Parmi les principaux manquements évoqués figurent le manque de moyens financiers pour l’organisation des compétitions, l’inactivité de quatre ligues, ainsi que l’absence régulière de tournois au niveau national. Le président de la FEGOPH a également présenté le projet ambitieux d’organiser au Gabon une Coupe d’Afrique des nations de football des sourds-muets, initiative saluée mais jugée prématurée au regard des réalités administratives et organisationnelles actuelles.
Le ministre a rappelé avec fermeté les enjeux de cette rencontre, insistant sur la nécessité pour toute structure sportive d’être à jour administrativement avant de prétendre à un accompagnement de l’État. Bien que la FEGOPH dispose d’un agrément technique, elle ne possède pas encore de récépissé définitif, ce qui, selon le ministre, ne lui permet pas d’exercer pleinement en tant que fédération. À ce stade, elle est considérée comme une association sportive à vocation de promotion du sport.
Toutefois, Paul Ulrich Kessany a assuré que le ministère accompagnera la FEGOPH dans son processus de régularisation, à condition qu’elle procède d’abord à la sélection de quelques disciplines prioritaires, lesquelles seront officiellement répertoriées et encadrées. Le ministre a également déploré la non-organisation des compétitions nationales et recommandé une meilleure insertion des activités des personnes handicapées au sein des ligues et fédérations existantes, notamment celles de la Fédération gabonaise de football.
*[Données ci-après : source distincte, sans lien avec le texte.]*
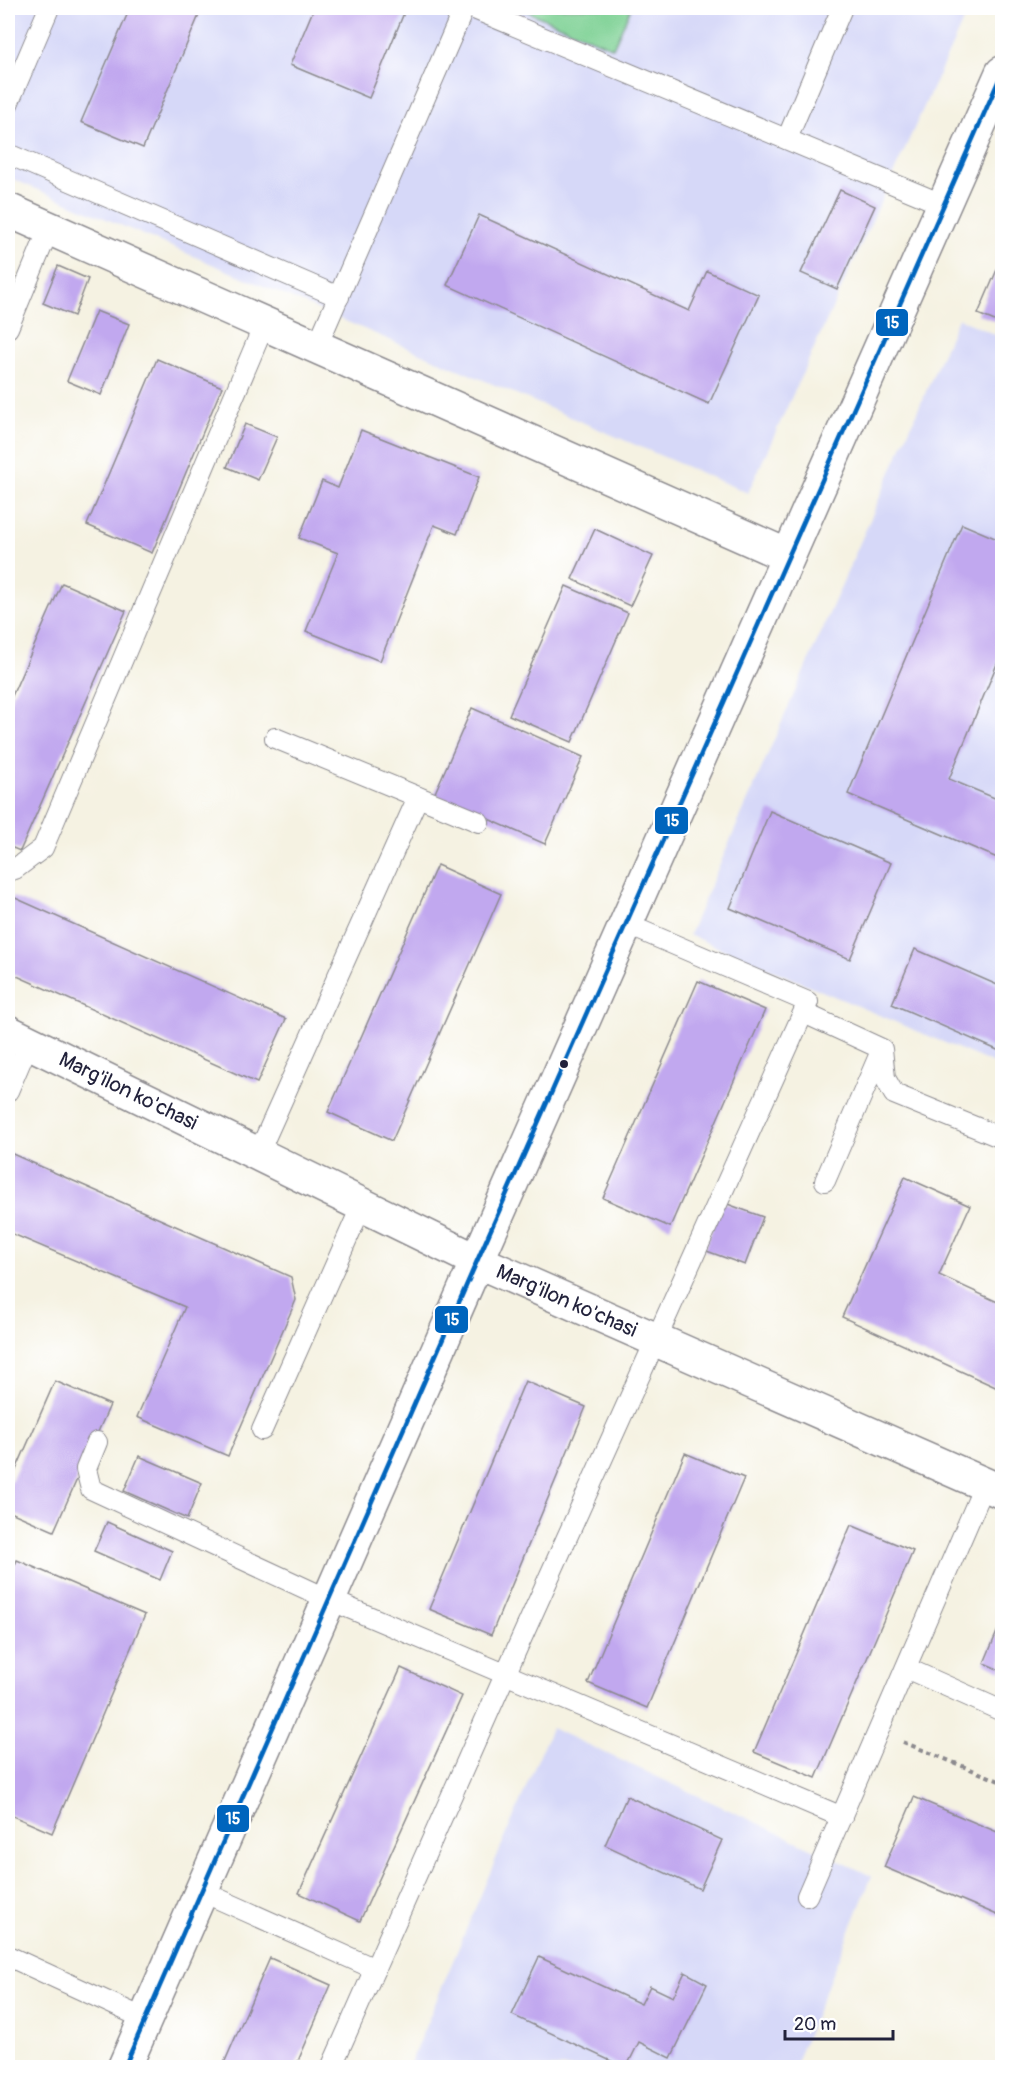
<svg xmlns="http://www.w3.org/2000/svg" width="1010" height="2075" viewBox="0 0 1010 2075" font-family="Pangolin,sans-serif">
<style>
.built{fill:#d6d8f8}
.green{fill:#7bd093;stroke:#4e7967;stroke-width:1.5}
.building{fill:#c1a8ef}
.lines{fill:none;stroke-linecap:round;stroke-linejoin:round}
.lane-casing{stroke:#8c8a8e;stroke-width:22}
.street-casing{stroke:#8c8a8e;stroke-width:36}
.secondary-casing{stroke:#8c8a8e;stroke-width:36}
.path{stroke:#8c8a8e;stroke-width:4;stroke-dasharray:4.5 4.5;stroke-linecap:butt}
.lane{stroke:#fff;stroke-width:20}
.street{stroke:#fff;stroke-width:33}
.secondary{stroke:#fff;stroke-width:33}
.bus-1-casing{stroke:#fff;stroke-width:9}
.bus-1{stroke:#0065bd;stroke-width:4.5}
.bus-dot{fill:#22223b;stroke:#fff;stroke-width:2}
.labels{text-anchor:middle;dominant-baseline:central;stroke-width:4.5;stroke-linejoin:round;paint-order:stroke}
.street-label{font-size:21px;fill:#22223b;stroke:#fff}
.line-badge{stroke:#fff;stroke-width:2}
.badge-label{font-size:16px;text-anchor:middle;font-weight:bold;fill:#fff}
</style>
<rect width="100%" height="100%" fill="#fff"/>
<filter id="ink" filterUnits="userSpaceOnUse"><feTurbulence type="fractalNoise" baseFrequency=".0167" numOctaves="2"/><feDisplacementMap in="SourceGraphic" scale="12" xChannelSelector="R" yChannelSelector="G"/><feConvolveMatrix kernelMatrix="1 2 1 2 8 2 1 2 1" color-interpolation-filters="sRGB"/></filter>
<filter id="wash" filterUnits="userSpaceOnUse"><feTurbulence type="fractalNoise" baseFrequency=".008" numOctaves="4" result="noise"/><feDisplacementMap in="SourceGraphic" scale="24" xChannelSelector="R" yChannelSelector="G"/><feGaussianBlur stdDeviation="1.35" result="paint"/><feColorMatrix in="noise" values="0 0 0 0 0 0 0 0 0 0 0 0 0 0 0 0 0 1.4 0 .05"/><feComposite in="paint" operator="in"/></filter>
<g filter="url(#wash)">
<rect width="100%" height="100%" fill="#f5f2e2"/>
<g class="built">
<path d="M8 8H969L748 493 8 177Z"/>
<path d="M958 318 1002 338V1067L689 935Z"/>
<path d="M551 1728 872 1876 794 2067 408 2068Z"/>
</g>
<path class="green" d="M519 8H631L613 48Z"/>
<g id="blocks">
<g class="building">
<path d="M130 8H202L143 148 81 122Z"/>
<path d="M314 8H406L369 98 290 65Z"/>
<path d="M840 190 875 206 837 289 801 273Z"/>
<path d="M479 215 689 311 707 271 759 295 709 404 447 285Z"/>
<path d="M1002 258V324L978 314Z"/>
<path d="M58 266 88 279 74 316 43 303Z"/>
<path d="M96 311 129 324 101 395 67 381Z"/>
<path d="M157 359 222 387 152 553 87 525Z"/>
<path d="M245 424 277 437 258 480 227 467Z"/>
<path d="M361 430 479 477 457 534 434 525 380 661 306 631 338 553 299 538 322 481 338 488Z"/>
<path d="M962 524 1002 541V652L949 779 1002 801V860L848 794Z"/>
<path d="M595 529 653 556 630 606 572 579Z"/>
<path d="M62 583 126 611 20 851 8 846V705Z"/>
<path d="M566 586 628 613 572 742 509 715Z"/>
<path d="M472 708 583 757 545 844 434 795Z"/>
<path d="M770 811 891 863 850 959 730 908Z"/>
<path d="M437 865 501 894 392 1141 328 1112Z"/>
<path d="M13 897 286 1019 257 1083 8 972V909Z"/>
<path d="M915 949 1002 987V1052L892 1004Z"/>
<path d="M698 981 765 1010 670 1227 603 1198Z"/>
<path d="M8 1152 291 1277 296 1300 228 1456 137 1417 185 1307 8 1232Z"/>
<path d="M905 1177 970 1206 939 1275 1002 1304V1390L842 1317Z"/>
<path d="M722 1202 763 1217 745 1265 704 1250Z"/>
<path d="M55 1381 110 1405 54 1531 8 1511V1488Z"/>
<path d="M525 1381 586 1407 491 1635 429 1609Z"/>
<path d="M685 1453 744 1478 647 1708 588 1683Z"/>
<path d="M139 1456 202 1483 187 1519 124 1491Z"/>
<path d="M107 1522 172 1551 160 1580 94 1551Z"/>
<path d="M851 1525 913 1551 816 1778 754 1752Z"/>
<path d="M17 1560 145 1615 52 1833 8 1814V1582Z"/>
<path d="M1002 1620V1671L984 1663Z"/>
<path d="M401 1668 462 1696 360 1921 299 1893Z"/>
<path d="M627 1796 722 1840 700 1889 605 1845Z"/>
<path d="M914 1797 1002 1834V1917L884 1867Z"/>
<path d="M539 1957 641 2004 650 1986 673 1997 685 1972 707 1984 671 2058 639 2042 626 2068 512 2015Z"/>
<path d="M270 1958 331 1985 295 2068H222Z"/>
</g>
</g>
</g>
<g filter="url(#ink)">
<use href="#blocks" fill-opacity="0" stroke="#8c8a8e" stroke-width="1.5"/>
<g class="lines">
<g class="lane-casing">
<g id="lane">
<path d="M472 8 944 205"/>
<path d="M8 104 49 8"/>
<path d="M787 139 842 8"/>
<path d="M8 154 339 297"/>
<path d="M8 328 49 229"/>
<path d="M317 346 464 8"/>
<path d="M275 738 479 822"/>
<path d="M8 871 15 869 43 848 264 325"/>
<path d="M804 1013 882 1049 885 1078 894 1094 1002 1138"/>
<path d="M8 1091 29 1042"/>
<path d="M258 1154 418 797"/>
<path d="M825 1181 881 1051"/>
<path d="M262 1430 362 1205"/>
<path d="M97 1442 86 1469 91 1489 328 1599 842 1817"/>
<path d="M906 1668 1002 1711"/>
<path d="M201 1891 375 1969"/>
<path d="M807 1896 985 1484"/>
<path d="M8 1956 145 2019"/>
<path d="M331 2068 505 1675 808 1002 626 924"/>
</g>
</g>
<g class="street-casing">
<path id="street" d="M8 210 788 556"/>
</g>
<g class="secondary-casing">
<g id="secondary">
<path id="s1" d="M8 1032 477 1261 1002 1492"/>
<path d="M124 2068 477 1261 1002 73"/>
</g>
</g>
<path class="path" d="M903 1742 1002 1782"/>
<use href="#lane" class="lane"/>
<use href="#street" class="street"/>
<use href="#secondary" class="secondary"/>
<g class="bus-1-casing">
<path id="bus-1" d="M124 2068 477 1261 1002 73"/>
</g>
<use href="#bus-1" class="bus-1"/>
</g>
</g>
<circle class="bus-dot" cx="564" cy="1064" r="5"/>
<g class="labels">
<g class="street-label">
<text stroke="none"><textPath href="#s1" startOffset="134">Marg'ilon ko'chasi</textPath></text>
<text stroke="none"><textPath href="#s1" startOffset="620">Marg'ilon ko'chasi</textPath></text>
</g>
</g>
<g class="line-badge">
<rect x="875" y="308" width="34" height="29" rx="6" fill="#0065bd"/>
<rect x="654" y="806" width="35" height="29" rx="6" fill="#0065bd"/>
<rect x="434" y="1305" width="35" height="29" rx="6" fill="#0065bd"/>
<rect x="216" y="1804" width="34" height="29" rx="6" fill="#0065bd"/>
</g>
<g class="badge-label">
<text x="892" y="328">15</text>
<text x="672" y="826">15</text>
<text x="452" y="1325">15</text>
<text x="233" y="1824">15</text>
</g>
<rect width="1010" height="2075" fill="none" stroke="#fff" stroke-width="30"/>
<path d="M785 2030v9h108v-9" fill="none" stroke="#22223b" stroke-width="3"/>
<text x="794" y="2030" font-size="18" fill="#22223b" stroke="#ffffff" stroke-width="4.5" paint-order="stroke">20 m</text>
</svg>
L’accent a été mis sur la notion d’inclusion, qui consiste à intégrer les athlètes en situation de handicap dans les compétitions régulières, afin de favoriser l’engouement, la visibilité et le développement du sport adapté. Avant toute décision majeure, une étude approfondie sera menée pour évaluer la faisabilité des projets présentés.
Déterminé à rétablir l’ordre et la conformité au sein des fédérations sportives, le ministre a enfin rappelé que l’accès à la subvention de l’État sera conditionné, dès l’année prochaine, à la présentation d’activités structurantes et porteuses, ainsi qu’au strict respect des exigences administratives.
Une restructuration profonde des compétitions s’impose donc comme un préalable indispensable au développement durable du sport pour les personnes handicapées au Gabon.